- [Data for analysis]
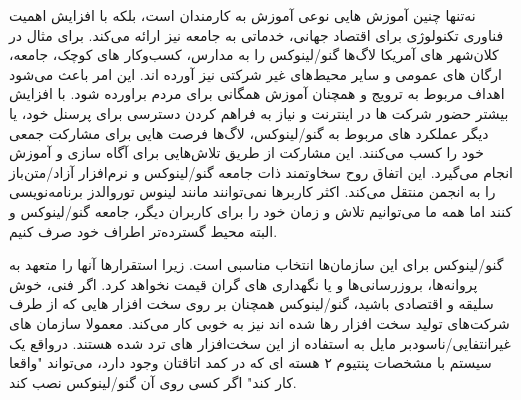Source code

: نه‌تنها چنین آموزش هایی نوعی آموزش به کارمندان است، بلکه با افزایش
اهمیت فناوری تکنولوژی برای اقتصاد جهانی، خدماتی به جامعه نیز ارائه می‌کند.
برای مثال در کلان‌شهر های آمریکا لاگ‌ها گنو/لینوکس را به مدارس، کسب‌و‌کار های کوچک،
جامعه،  ارگان های عمومی و سایر محیط‌های غیر شرکتی نیز آورده اند.
این امر باعث می‌شود اهداف مربوط به ترویج و همچنان آموزش همگانی برای مردم براورده شود.
با افزایش بیشتر حضور شرکت ها در اینترنت و نیاز به فراهم کردن دسترسی برای پرسنل خود،
یا دیگر عملکرد های مربوط به گنو/لینوکس، لاگ‌ها فرصت هایی برای مشارکت جمعی خود را کسب می‌کنند.
این مشارکت از طریق تلاش‌هایی برای آگاه سازی و آموزش انجام می‌گیرد.
این اتفاق روح سخاوتمند ذات جامعه گنو/لینوکس و نرم‌افزار‌ آزاد/متن‌باز را به انجمن منتقل می‌کند.
اکثر کاربرها نمی‌توانند مانند لینوس توروالدز برنامه‌نویسی کنند اما همه ما می‌توانیم تلاش و زمان خود را
برای کاربران دیگر، جامعه گنو/لینوکس و البته محیط گسترده‌تر اطراف خود صرف کنیم.

گنو/لینوکس برای این سازمان‌ها انتخاب مناسبی است. زیرا استقرارها
آنها را متعهد به پروانه‌ها، بروزرسانی‌ها و یا نگهداری های گران قیمت
نخواهد کرد. اگر فنی، خوش سلیقه و اقتصادی باشید، گنو/لینوکس همچنان بر روی
سخت افزار هایی که از طرف شرکت‌های تولید سخت افزار رها شده اند نیز به خوبی
کار می‌کند. معمولا سازمان های غیرانتفایی/ناسودبر مایل به استفاده از این
سخت‌افزار های ترد شده هستند. درواقع یک سیستم با مشخصات پنتیوم ۲ هسته ای
که در کمد اتاقتان وجود دارد، می‌تواند "واقعا کار کند" اگر کسی روی آن
گنو/لینوکس نصب کند.


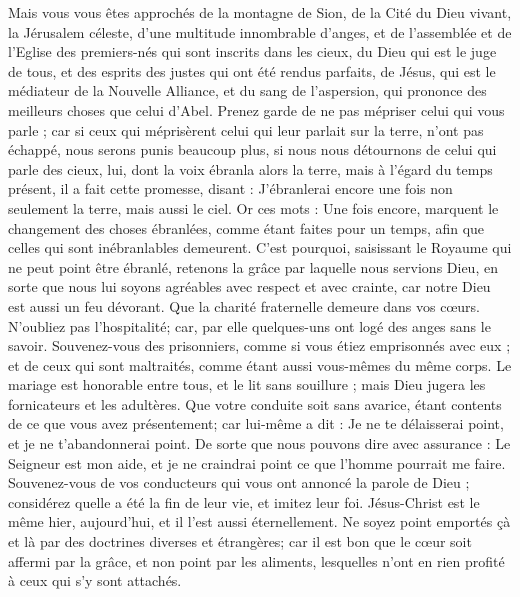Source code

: \begin{multicols}{2}
Mais vous vous êtes approchés de la montagne de Sion, de la Cité du Dieu vivant, la Jérusalem céleste, d'une multitude innombrable d'anges,
et de l'assemblée et de l'Eglise des premiers-nés qui sont inscrits dans les cieux, du Dieu qui est le juge de tous, et des esprits des justes qui ont été rendus parfaits,
de Jésus, qui est le médiateur de la Nouvelle Alliance, et du sang de l'aspersion, qui prononce des meilleurs choses que celui d'Abel.
Prenez garde de ne pas mépriser celui qui vous parle ; car si ceux qui méprisèrent celui qui leur parlait sur la terre, n'ont pas échappé, nous serons punis beaucoup plus, si nous nous détournons de celui qui parle des cieux,
lui, dont la voix ébranla alors la terre, mais à l'égard du temps présent, il a fait cette promesse, disant : J'ébranlerai encore une fois non seulement la terre, mais aussi le ciel.
Or ces mots : Une fois encore, marquent le changement des choses ébranlées, comme étant faites pour un temps, afin que celles qui sont inébranlables demeurent.
C'est pourquoi, saisissant le Royaume qui ne peut point être ébranlé, retenons la grâce par laquelle nous servions Dieu, en sorte que nous lui soyons agréables avec respect et avec crainte,
car notre Dieu est aussi un feu dévorant.
\VerseOne{}Que la charité fraternelle demeure dans vos cœurs.
N'oubliez pas l'hospitalité; car, par elle quelques-uns ont logé des anges sans le savoir.
Souvenez-vous des prisonniers, comme si vous étiez emprisonnés avec eux ; et de ceux qui sont maltraités, comme étant aussi vous-mêmes du même corps.
Le mariage est honorable entre tous, et le lit sans souillure ; mais Dieu jugera les fornicateurs et les adultères.
Que votre conduite soit sans avarice, étant contents de ce que vous avez présentement; car lui-même a dit : Je ne te délaisserai point, et je ne t'abandonnerai point.
De sorte que nous pouvons dire avec assurance : Le Seigneur est mon aide, et je ne craindrai point ce que l'homme pourrait me faire.
Souvenez-vous de vos conducteurs qui vous ont annoncé la parole de Dieu ; considérez quelle a été la fin de leur vie, et imitez leur foi.
Jésus-Christ est le même hier, aujourd'hui, et il l'est aussi éternellement.
Ne soyez point emportés çà et là par des doctrines diverses et étrangères; car il est bon que le cœur soit affermi par la grâce, et non point par les aliments, lesquelles n'ont en rien profité à ceux qui s'y sont attachés.

\end{multicols}
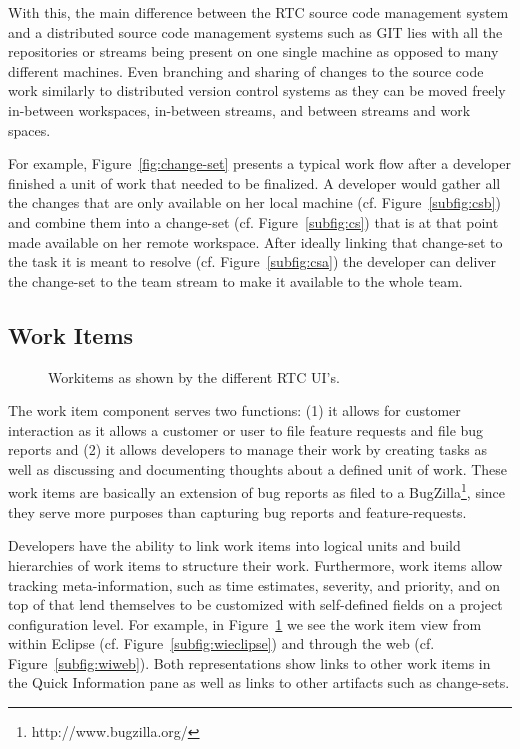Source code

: With this, the main difference between the RTC source code management system and a distributed source code management systems such as GIT lies with all the repositories or streams being present on one single machine as opposed to many different machines.
Even branching and sharing of changes to the source code work similarly to distributed version control systems as they can be moved freely in-between workspaces, in-between streams, and between streams and work spaces.

For example, Figure~\ref{fig:change-set} presents a typical work flow after a developer finished a unit of work that needed to be finalized.
A developer would gather all the changes that are only available on her local machine (cf. Figure~\ref{subfig:csb}) and combine them into a change-set (cf. Figure~\ref{subfig:cs}) that is at that point made available on her remote workspace.
After ideally linking that change-set to the task it is meant to resolve (cf. Figure~\ref{subfig:csa}) the developer can deliver the change-set to the team stream to make it available to the whole team.

\subsection{Work Items}
\begin{figure}
\centering
{}

\caption{Workitems as shown by the different RTC UI's.}
\label{fig:wi}
\end{figure}
The work item component serves two functions: (1) it allows for customer interaction as it allows a customer or user to file feature requests and file bug reports and (2) it allows developers to manage their work by creating tasks as well as discussing and documenting thoughts about a defined unit of work.
These work items are basically an extension of bug reports as filed to a BugZilla\footnote{http://www.bugzilla.org/}, since they serve more purposes than capturing bug reports and feature-requests.

Developers have the ability to link work items into logical units and build hierarchies of work items to structure their work.
Furthermore, work items allow tracking meta-information, such as time estimates, severity, and priority, and on top of that lend themselves to be customized with self-defined fields on a project configuration level.
For example, in Figure~\ref{fig:wi} we see the work item view from within Eclipse (cf. Figure~\ref{subfig:wieclipse}) and through the web (cf. Figure~\ref{subfig:wiweb}).
Both representations show links to other work items in the Quick Information pane as well as links to other artifacts such as change-sets.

- [What to produce]
Provide only the count of lines above in which the word "encore" occurs.

- [Answer section]
2